Lisa Arkin, executive director of the Eugene-based nonprofit Oregon Toxics Alliance, said Nye’s argument is outrageous.
“A toddler is not in harm’s way when sitting in a pool of water that’s off gassing (solvents)?” she asked. “It’s not their children, is it?”
Meanwhile, the railroad’s Honeyman pressured the DEQ.
He accused the DEQ’s Eugene staff of overstating the nature of the pollutant and he expressed frustration that the DEQ failed to dismiss health worries about the plume – given that he’d brought in national experts, DEQ records show.
“He is concerned that the DEQ is not interested in `the truth’ and that we are somehow misrepresenting the facts,” says an internal DEQ memo. The memo also said Honeyman is worried residents will sue the railroad.
By summer, the Arkansas consultant won the DEQ over. That second look is not unusual, the DEQ’s Aitken said.
“When there is an unfavorable determination, a responsible party will roll up its sleeves and put more consultant horsepower into looking at the data a second, third and fourth time.
“They take more time arguing their case with DEQ – and that’s what’s been done here – and that’s their right and privilege” under the voluntary cleanup agreement the company has with the state.
“I suppose it looks like arm-twisting by Union Pacific and its hired guns … but I can say with total confidence that isn’t what happened,” Aitken said.
The DEQ’s decision means Union Pacific is no longer obligated to help the residents clean the solvents out of their private well water or to compensate them if they stop using the wells.
All this baffles neighbors, well owners and activists.
“If you ask enough people, sooner or later you’re going to get the answers you want.

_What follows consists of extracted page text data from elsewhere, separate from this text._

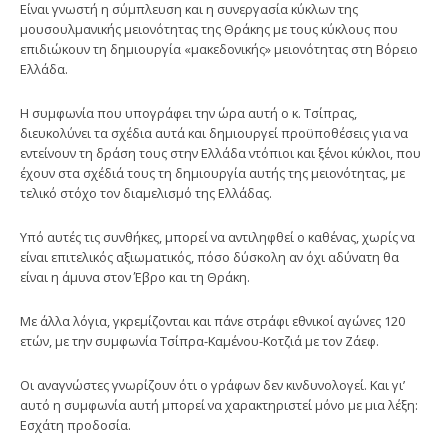
Είναι γνωστή η σύμπλευση και η συνεργασία κύκλων της
μουσουλμανικής μειονότητας της Θράκης με τους κύκλους που
επιδιώκουν τη δημιουργία «μακεδονικής» μειονότητας στη Βόρειο
Ελλάδα.
Η συμφωνία που υπογράφει την ώρα αυτή ο κ. Τσίπρας,
διευκολύνει τα σχέδια αυτά και δημιουργεί προϋποθέσεις για να
εντείνουν τη δράση τους στην Ελλάδα ντόπιοι και ξένοι κύκλοι, που
έχουν στα σχέδιά τους τη δημιουργία αυτής της μειονότητας, με
τελικό στόχο τον διαμελισμό της Ελλάδας.
Υπό αυτές τις συνθήκες, μπορεί να αντιληφθεί ο καθένας, χωρίς να
είναι επιτελικός αξιωματικός, πόσο δύσκολη αν όχι αδύνατη θα
είναι η άμυνα στον Έβρο και τη Θράκη.
Με άλλα λόγια, γκρεμίζονται και πάνε στράφι εθνικοί αγώνες 120
ετών, με την συμφωνία Τσίπρα-Καμένου-Κοτζιά με τον Ζάεφ.
Οι αναγνώστες γνωρίζουν ότι ο γράφων δεν κινδυνολογεί. Και γι’
αυτό η συμφωνία αυτή μπορεί να χαρακτηριστεί μόνο με μια λέξη:
Εσχάτη προδοσία.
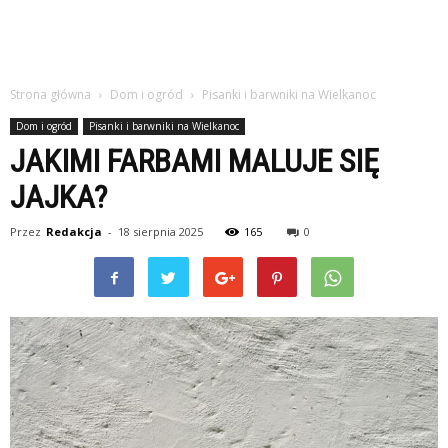
Strona główna
Dom i ogród
Pisanki i barwniki na Wielkanoc
Dom i ogród
Pisanki i barwniki na Wielkanoc
JAKIMI FARBAMI MALUJE SIĘ
JAJKA?
Przez
Redakcja
-
18 sierpnia 2025
165
0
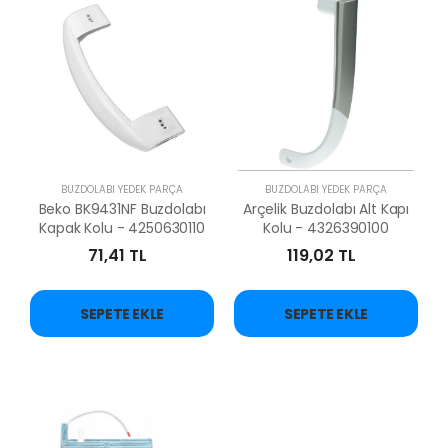
BUZDOLABI YEDEK PARÇA
BUZDOLABI YEDEK PARÇA
Beko BK9431NF Buzdolabı
Arçelik Buzdolabı Alt Kapı
Kapak Kolu - 4250630110
Kolu - 4326390100
71,41 TL
119,02 TL
SEPETE EKLE
SEPETE EKLE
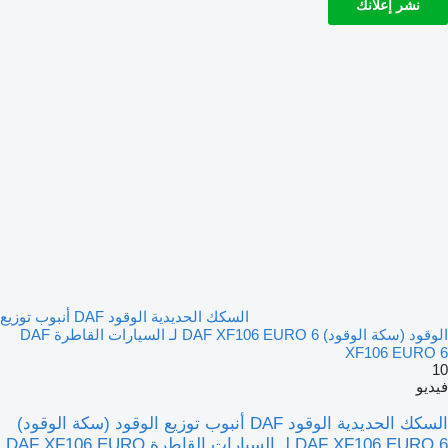
نشر إعلانك
السكك الحديدية الوقود DAF أنبوب توزيع
الوقود (سكة الوقود) DAF XF106 EURO 6 لـ السيارات القاطرة DAF
XF106 EURO 6
10
فيديو
السكك الحديدية الوقود DAF أنبوب توزيع الوقود (سكة الوقود)
DAF XF106 EURO 6 لـ السيارات القاطرة DAF XF106 EURO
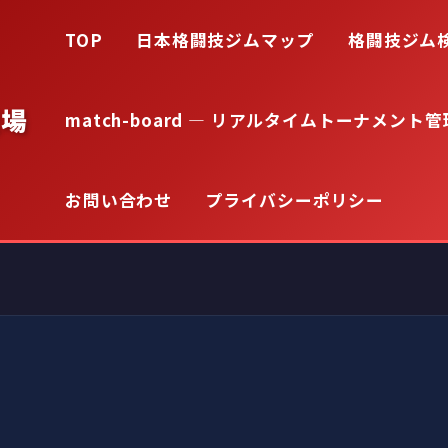
TOP
日本格闘技ジムマップ
格闘技ジム
道場
match-board — リアルタイムトーナメント管
お問い合わせ
プライバシーポリシー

That’s what (the railroad is) basically doing,” said David Becker, a retired railroad worker living in the River Road neighborhood. “They say, `We’ll just get some other firm to say it’s OK.’ It’s cheaper than actually taking care of the problem.”
But federal health investigators have bolstered the railroad’s position on the wells. The Superfund Health Information Education Program found that use of the well water for other than drinking posed a negligible risk to residents.
The calculations by epidemiologist Jae Douglas, however, are based on the assumption that people don’t regularly drink or bathe in the well water. In surveys, most residents say they use the water only for their lawns and gardens.
Also, Douglas said, it would be wise if mothers filled kiddie pools with municipal water and dogs sipped the same.